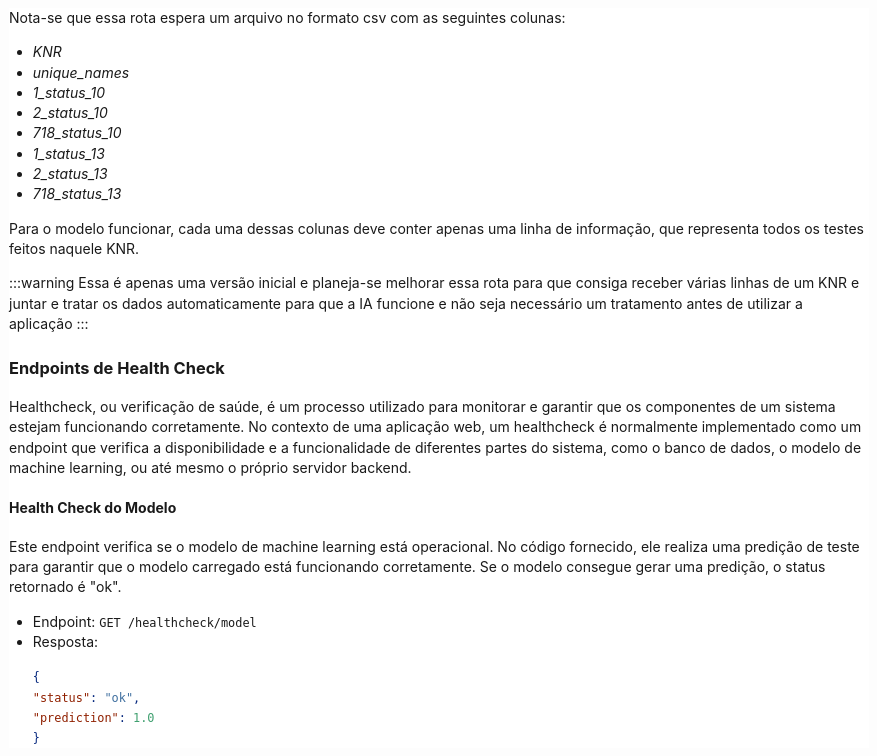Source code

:  Nota-se que essa rota espera um arquivo no formato csv com as seguintes colunas:

- *KNR*
- *unique_names*
- *1_status_10*
- *2_status_10*
- *718_status_10*
- *1_status_13*
- *2_status_13*
- *718_status_13*

Para o modelo funcionar, cada uma dessas colunas deve conter apenas uma linha de informação, que representa todos os testes feitos naquele KNR.

:::warning
Essa é apenas uma versão inicial e planeja-se melhorar essa rota para que consiga receber várias linhas de um KNR e juntar e tratar os dados automaticamente para que a IA funcione e não seja necessário um tratamento antes de utilizar a aplicação
:::

### Endpoints de Health Check

Healthcheck, ou verificação de saúde, é um processo utilizado para monitorar e garantir que os componentes de um sistema estejam funcionando corretamente. No contexto de uma aplicação web, um healthcheck é normalmente implementado como um endpoint que verifica a disponibilidade e a funcionalidade de diferentes partes do sistema, como o banco de dados, o modelo de machine learning, ou até mesmo o próprio servidor backend.

#### Health Check do Modelo

Este endpoint verifica se o modelo de machine learning está operacional. No código fornecido, ele realiza uma predição de teste para garantir que o modelo carregado está funcionando corretamente. Se o modelo consegue gerar uma predição, o status retornado é "ok".

- Endpoint: `GET /healthcheck/model`
- Resposta:
    ```json
    {
    "status": "ok",
    "prediction": 1.0
    }
    ```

-=-=-

The line containing "- *1_status_10*" marks where to begin; copy it and every later line exactly, through the end of the data.

■ THE ANSWER ■
- *1_status_10*
- *2_status_10*
- *718_status_10*
- *1_status_13*
- *2_status_13*
- *718_status_13*

Para o modelo funcionar, cada uma dessas colunas deve conter apenas uma linha de informação, que representa todos os testes feitos naquele KNR.

:::warning
Essa é apenas uma versão inicial e planeja-se melhorar essa rota para que consiga receber várias linhas de um KNR e juntar e tratar os dados automaticamente para que a IA funcione e não seja necessário um tratamento antes de utilizar a aplicação
:::

### Endpoints de Health Check

Healthcheck, ou verificação de saúde, é um processo utilizado para monitorar e garantir que os componentes de um sistema estejam funcionando corretamente. No contexto de uma aplicação web, um healthcheck é normalmente implementado como um endpoint que verifica a disponibilidade e a funcionalidade de diferentes partes do sistema, como o banco de dados, o modelo de machine learning, ou até mesmo o próprio servidor backend.

#### Health Check do Modelo

Este endpoint verifica se o modelo de machine learning está operacional. No código fornecido, ele realiza uma predição de teste para garantir que o modelo carregado está funcionando corretamente. Se o modelo consegue gerar uma predição, o status retornado é "ok".

- Endpoint: `GET /healthcheck/model`
- Resposta:
    ```json
    {
    "status": "ok",
    "prediction": 1.0
    }
    ```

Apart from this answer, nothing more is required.